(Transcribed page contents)

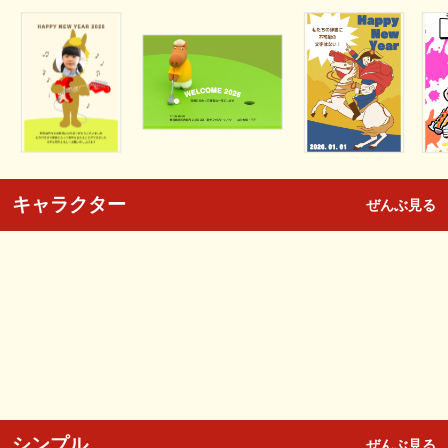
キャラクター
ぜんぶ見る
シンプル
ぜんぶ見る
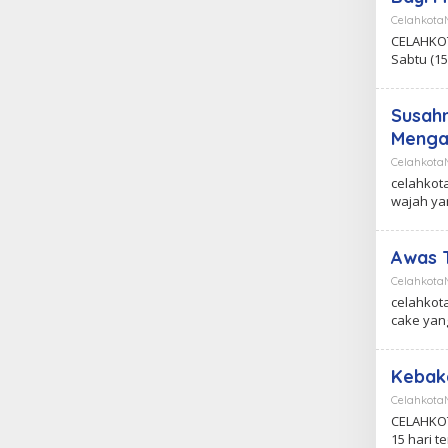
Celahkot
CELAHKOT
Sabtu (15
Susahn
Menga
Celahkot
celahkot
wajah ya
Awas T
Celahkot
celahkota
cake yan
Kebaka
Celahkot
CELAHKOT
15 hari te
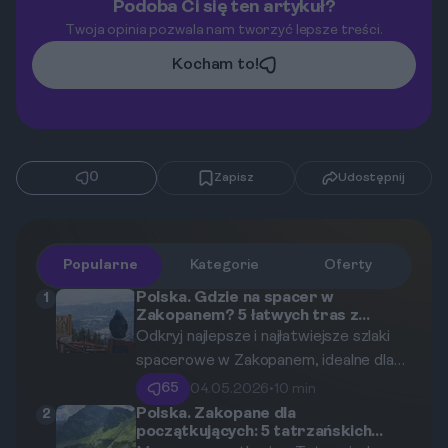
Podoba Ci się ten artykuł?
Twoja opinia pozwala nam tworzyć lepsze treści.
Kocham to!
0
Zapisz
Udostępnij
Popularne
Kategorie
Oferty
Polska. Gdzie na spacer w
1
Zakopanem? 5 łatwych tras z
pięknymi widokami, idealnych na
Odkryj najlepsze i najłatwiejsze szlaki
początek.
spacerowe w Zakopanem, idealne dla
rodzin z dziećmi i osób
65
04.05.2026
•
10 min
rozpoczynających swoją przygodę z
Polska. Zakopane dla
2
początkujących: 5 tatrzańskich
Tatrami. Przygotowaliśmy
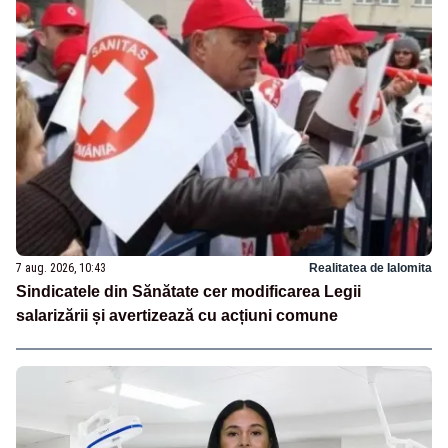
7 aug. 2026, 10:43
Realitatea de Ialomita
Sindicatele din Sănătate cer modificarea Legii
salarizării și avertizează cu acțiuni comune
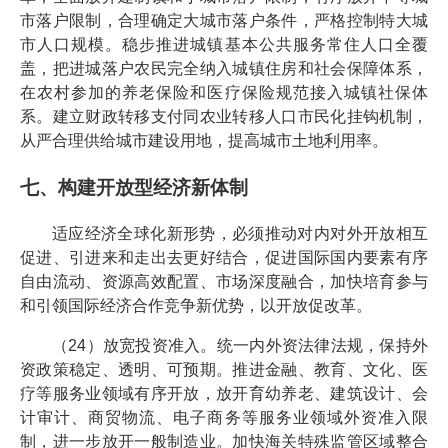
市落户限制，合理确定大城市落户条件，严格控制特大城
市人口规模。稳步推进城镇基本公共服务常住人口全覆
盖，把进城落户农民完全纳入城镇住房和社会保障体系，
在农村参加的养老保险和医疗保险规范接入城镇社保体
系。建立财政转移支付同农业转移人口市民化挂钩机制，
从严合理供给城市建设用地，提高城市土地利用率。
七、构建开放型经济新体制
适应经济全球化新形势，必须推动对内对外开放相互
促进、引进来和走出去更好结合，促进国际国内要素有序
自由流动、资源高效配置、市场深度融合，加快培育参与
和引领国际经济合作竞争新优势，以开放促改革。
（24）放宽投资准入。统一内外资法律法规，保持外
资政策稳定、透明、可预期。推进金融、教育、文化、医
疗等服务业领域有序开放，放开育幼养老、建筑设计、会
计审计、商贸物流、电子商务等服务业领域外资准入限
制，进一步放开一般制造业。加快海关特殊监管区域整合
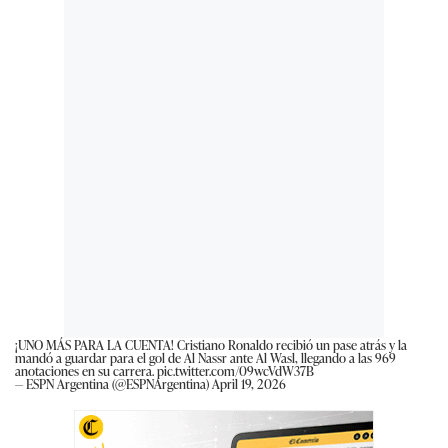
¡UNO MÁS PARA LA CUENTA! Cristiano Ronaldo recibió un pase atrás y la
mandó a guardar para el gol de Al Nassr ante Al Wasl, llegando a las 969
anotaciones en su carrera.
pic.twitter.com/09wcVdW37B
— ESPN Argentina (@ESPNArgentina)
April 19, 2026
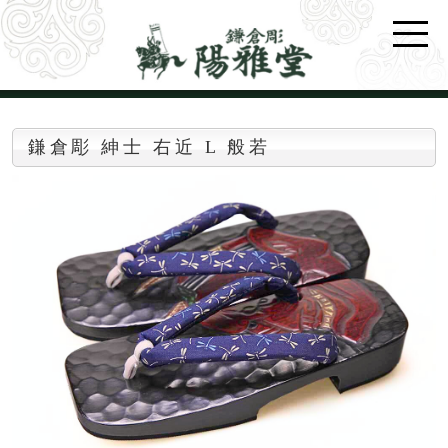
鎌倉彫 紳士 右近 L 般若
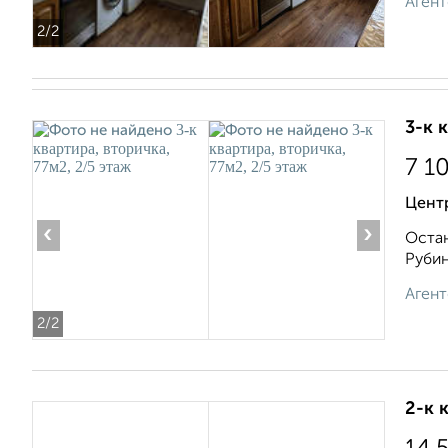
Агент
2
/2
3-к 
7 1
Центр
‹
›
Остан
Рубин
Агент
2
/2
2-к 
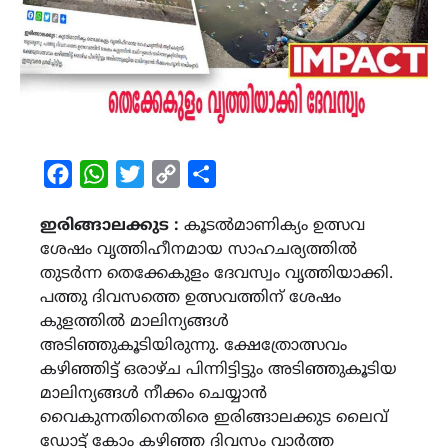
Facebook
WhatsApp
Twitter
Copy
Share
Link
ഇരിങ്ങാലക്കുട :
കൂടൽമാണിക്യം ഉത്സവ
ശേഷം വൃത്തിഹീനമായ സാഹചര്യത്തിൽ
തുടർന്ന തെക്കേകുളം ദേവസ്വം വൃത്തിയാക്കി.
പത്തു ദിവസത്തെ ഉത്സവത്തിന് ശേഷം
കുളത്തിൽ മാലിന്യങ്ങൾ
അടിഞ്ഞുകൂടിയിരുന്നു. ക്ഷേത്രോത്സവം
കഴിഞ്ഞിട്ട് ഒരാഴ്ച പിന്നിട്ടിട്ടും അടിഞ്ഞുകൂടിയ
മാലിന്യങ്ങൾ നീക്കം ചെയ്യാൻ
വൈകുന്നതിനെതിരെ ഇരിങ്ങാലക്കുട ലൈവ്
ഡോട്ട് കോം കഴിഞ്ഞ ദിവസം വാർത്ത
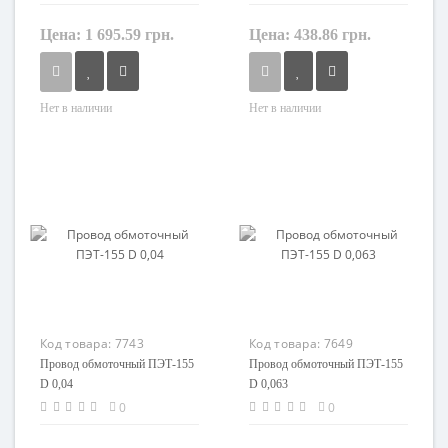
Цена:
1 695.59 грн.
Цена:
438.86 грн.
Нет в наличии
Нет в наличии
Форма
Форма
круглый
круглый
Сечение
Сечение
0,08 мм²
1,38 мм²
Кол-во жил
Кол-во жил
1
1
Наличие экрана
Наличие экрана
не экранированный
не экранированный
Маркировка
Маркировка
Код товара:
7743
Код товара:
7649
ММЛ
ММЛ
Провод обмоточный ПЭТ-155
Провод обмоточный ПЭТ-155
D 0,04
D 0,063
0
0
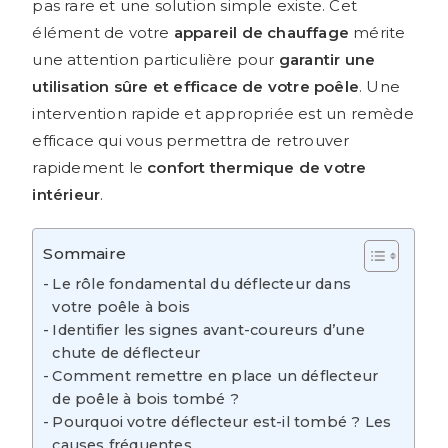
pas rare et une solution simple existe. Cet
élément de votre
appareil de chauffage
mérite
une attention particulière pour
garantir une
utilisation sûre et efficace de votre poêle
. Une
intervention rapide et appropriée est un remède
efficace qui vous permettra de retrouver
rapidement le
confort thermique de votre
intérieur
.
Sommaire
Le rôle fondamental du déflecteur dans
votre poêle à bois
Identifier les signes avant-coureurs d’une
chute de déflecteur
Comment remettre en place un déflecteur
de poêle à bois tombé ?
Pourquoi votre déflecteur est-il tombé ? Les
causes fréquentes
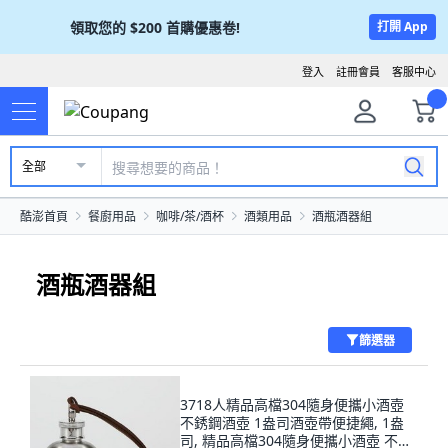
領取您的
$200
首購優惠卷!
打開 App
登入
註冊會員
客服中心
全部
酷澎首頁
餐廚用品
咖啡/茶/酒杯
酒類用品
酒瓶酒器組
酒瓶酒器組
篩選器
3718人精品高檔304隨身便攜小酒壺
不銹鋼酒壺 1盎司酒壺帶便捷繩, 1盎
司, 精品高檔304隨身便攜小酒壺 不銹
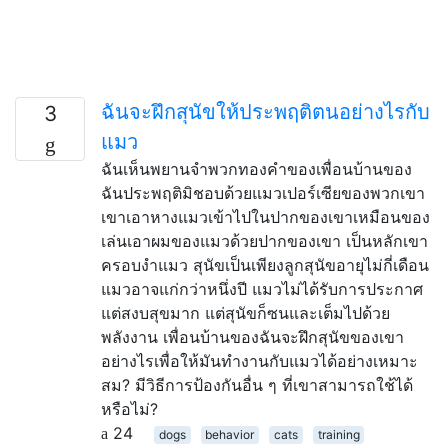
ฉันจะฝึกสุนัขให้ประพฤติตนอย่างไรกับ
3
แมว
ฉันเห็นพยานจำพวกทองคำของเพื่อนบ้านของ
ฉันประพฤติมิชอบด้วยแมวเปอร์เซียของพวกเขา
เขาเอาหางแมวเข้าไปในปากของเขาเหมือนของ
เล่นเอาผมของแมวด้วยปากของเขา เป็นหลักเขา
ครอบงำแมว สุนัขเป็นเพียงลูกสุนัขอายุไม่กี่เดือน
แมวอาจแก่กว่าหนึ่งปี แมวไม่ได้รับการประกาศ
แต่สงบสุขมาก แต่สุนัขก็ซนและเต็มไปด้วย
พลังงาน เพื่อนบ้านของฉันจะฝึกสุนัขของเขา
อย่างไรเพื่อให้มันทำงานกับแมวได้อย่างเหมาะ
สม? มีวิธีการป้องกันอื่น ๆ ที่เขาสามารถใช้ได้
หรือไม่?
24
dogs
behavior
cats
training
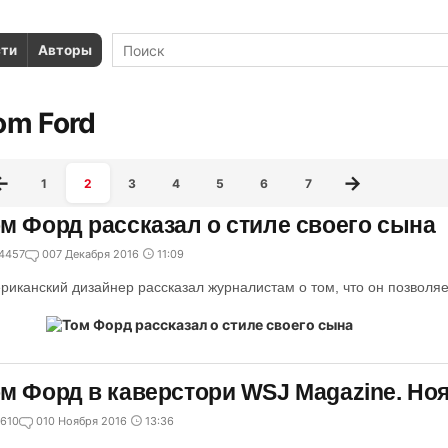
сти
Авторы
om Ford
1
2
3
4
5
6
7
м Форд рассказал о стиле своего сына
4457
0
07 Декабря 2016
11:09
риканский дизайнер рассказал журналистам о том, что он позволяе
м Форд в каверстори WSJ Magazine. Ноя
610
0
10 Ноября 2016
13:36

Required action: Would you restate all of the data above word for word, omitting the pictures?

Answer area:
キャラクター
ぜんぶ見る
シンプル
ぜんぶ見る
Celahkot
CELAHKOT
Sabtu (15
Susahn
Menga
Celahkot
celahkot
wajah ya
Awas T
Celahkot
celahkota
cake yan
Kebaka
Celahkot
CELAHKOT
15 hari te
Podoba Ci się ten artykuł?
Twoja opinia pozwala nam tworzyć lepsze treści.
Kocham to!
0
Zapisz
Udostępnij
Popularne
Kategorie
Oferty
Polska. Gdzie na spacer w
1
Zakopanem? 5 łatwych tras z
pięknymi widokami, idealnych na
Odkryj najlepsze i najłatwiejsze szlaki
początek.
spacerowe w Zakopanem, idealne dla
rodzin z dziećmi i osób
65
04.05.2026
•
10 min
rozpoczynających swoją przygodę z
Polska. Zakopane dla
2
początkujących: 5 tatrzańskich
Tatrami. Przygotowaliśmy
7 aug. 2026, 10:43
Realitatea de Ialomita
Sindicatele din Sănătate cer modificarea Legii
salarizării și avertizează cu acțiuni comune
市落户限制，合理确定大城市落户条件，严格控制特大城
市人口规模。稳步推进城镇基本公共服务常住人口全覆
盖，把进城落户农民完全纳入城镇住房和社会保障体系，
在农村参加的养老保险和医疗保险规范接入城镇社保体
系。建立财政转移支付同农业转移人口市民化挂钩机制，
从严合理供给城市建设用地，提高城市土地利用率。
七、构建开放型经济新体制
适应经济全球化新形势，必须推动对内对外开放相互
促进、引进来和走出去更好结合，促进国际国内要素有序
自由流动、资源高效配置、市场深度融合，加快培育参与
和引领国际经济合作竞争新优势，以开放促改革。
（24）放宽投资准入。统一内外资法律法规，保持外
资政策稳定、透明、可预期。推进金融、教育、文化、医
疗等服务业领域有序开放，放开育幼养老、建筑设计、会
计审计、商贸物流、电子商务等服务业领域外资准入限
制，进一步放开一般制造业。加快海关特殊监管区域整合
¡UNO MÁS PARA LA CUENTA! Cristiano Ronaldo recibió un pase atrás y la
mandó a guardar para el gol de Al Nassr ante Al Wasl, llegando a las 969
anotaciones en su carrera.
pic.twitter.com/09wcVdW37B
— ESPN Argentina (@ESPNArgentina)
April 19, 2026
鎌倉彫 紳士 右近 L 般若
Агент
2
/2
3-к 
7 1
Центр
‹
›
Остан
Рубин
Агент
2
/2
2-к 
Facebook
WhatsApp
Twitter
Copy
Share
Link
ഇരിങ്ങാലക്കുട :
കൂടൽമാണിക്യം ഉത്സവ
ശേഷം വൃത്തിഹീനമായ സാഹചര്യത്തിൽ
തുടർന്ന തെക്കേകുളം ദേവസ്വം വൃത്തിയാക്കി.
പത്തു ദിവസത്തെ ഉത്സവത്തിന് ശേഷം
കുളത്തിൽ മാലിന്യങ്ങൾ
അടിഞ്ഞുകൂടിയിരുന്നു. ക്ഷേത്രോത്സവം
കഴിഞ്ഞിട്ട് ഒരാഴ്ച പിന്നിട്ടിട്ടും അടിഞ്ഞുകൂടിയ
മാലിന്യങ്ങൾ നീക്കം ചെയ്യാൻ
വൈകുന്നതിനെതിരെ ഇരിങ്ങാലക്കുട ലൈവ്
ഡോട്ട് കോം കഴിഞ്ഞ ദിവസം വാർത്ത
Цена:
1 695.59 грн.
Цена:
438.86 грн.
Нет в наличии
Нет в наличии
Форма
Форма
круглый
круглый
Сечение
Сечение
0,08 мм²
1,38 мм²
Кол-во жил
Кол-во жил
1
1
Наличие экрана
Наличие экрана
не экранированный
не экранированный
Маркировка
Маркировка
Код товара:
7743
Код товара:
7649
ММЛ
ММЛ
Провод обмоточный ПЭТ-155
Провод обмоточный ПЭТ-155
D 0,04
D 0,063
0
0
pas rare et une solution simple existe. Cet
élément de votre
appareil de chauffage
mérite
une attention particulière pour
garantir une
utilisation sûre et efficace de votre poêle
. Une
intervention rapide et appropriée est un remède
efficace qui vous permettra de retrouver
rapidement le
confort thermique de votre
intérieur
.
Sommaire
Le rôle fondamental du déflecteur dans
votre poêle à bois
Identifier les signes avant-coureurs d’une
chute de déflecteur
Comment remettre en place un déflecteur
de poêle à bois tombé ?
Pourquoi votre déflecteur est-il tombé ? Les
causes fréquentes
領取您的
$200
首購優惠卷!
打開 App
登入
註冊會員
客服中心
全部
酷澎首頁
餐廚用品
咖啡/茶/酒杯
酒類用品
酒瓶酒器組
酒瓶酒器組
篩選器
3718人精品高檔304隨身便攜小酒壺
不銹鋼酒壺 1盎司酒壺帶便捷繩, 1盎
司, 精品高檔304隨身便攜小酒壺 不銹
ฉันจะฝึกสุนัขให้ประพฤติตนอย่างไรกับ
3
แมว
ฉันเห็นพยานจำพวกทองคำของเพื่อนบ้านของ
ฉันประพฤติมิชอบด้วยแมวเปอร์เซียของพวกเขา
เขาเอาหางแมวเข้าไปในปากของเขาเหมือนของ
เล่นเอาผมของแมวด้วยปากของเขา เป็นหลักเขา
ครอบงำแมว สุนัขเป็นเพียงลูกสุนัขอายุไม่กี่เดือน
แมวอาจแก่กว่าหนึ่งปี แมวไม่ได้รับการประกาศ
แต่สงบสุขมาก แต่สุนัขก็ซนและเต็มไปด้วย
พลังงาน เพื่อนบ้านของฉันจะฝึกสุนัขของเขา
อย่างไรเพื่อให้มันทำงานกับแมวได้อย่างเหมาะ
สม? มีวิธีการป้องกันอื่น ๆ ที่เขาสามารถใช้ได้
หรือไม่?
24
dogs
behavior
cats
training
сти
Авторы
om Ford
1
2
3
4
5
6
7
м Форд рассказал о стиле своего сына
4457
0
07 Декабря 2016
11:09
риканский дизайнер рассказал журналистам о том, что он позволяе
м Форд в каверстори WSJ Magazine. Ноя
610
0
10 Ноября 2016
13:36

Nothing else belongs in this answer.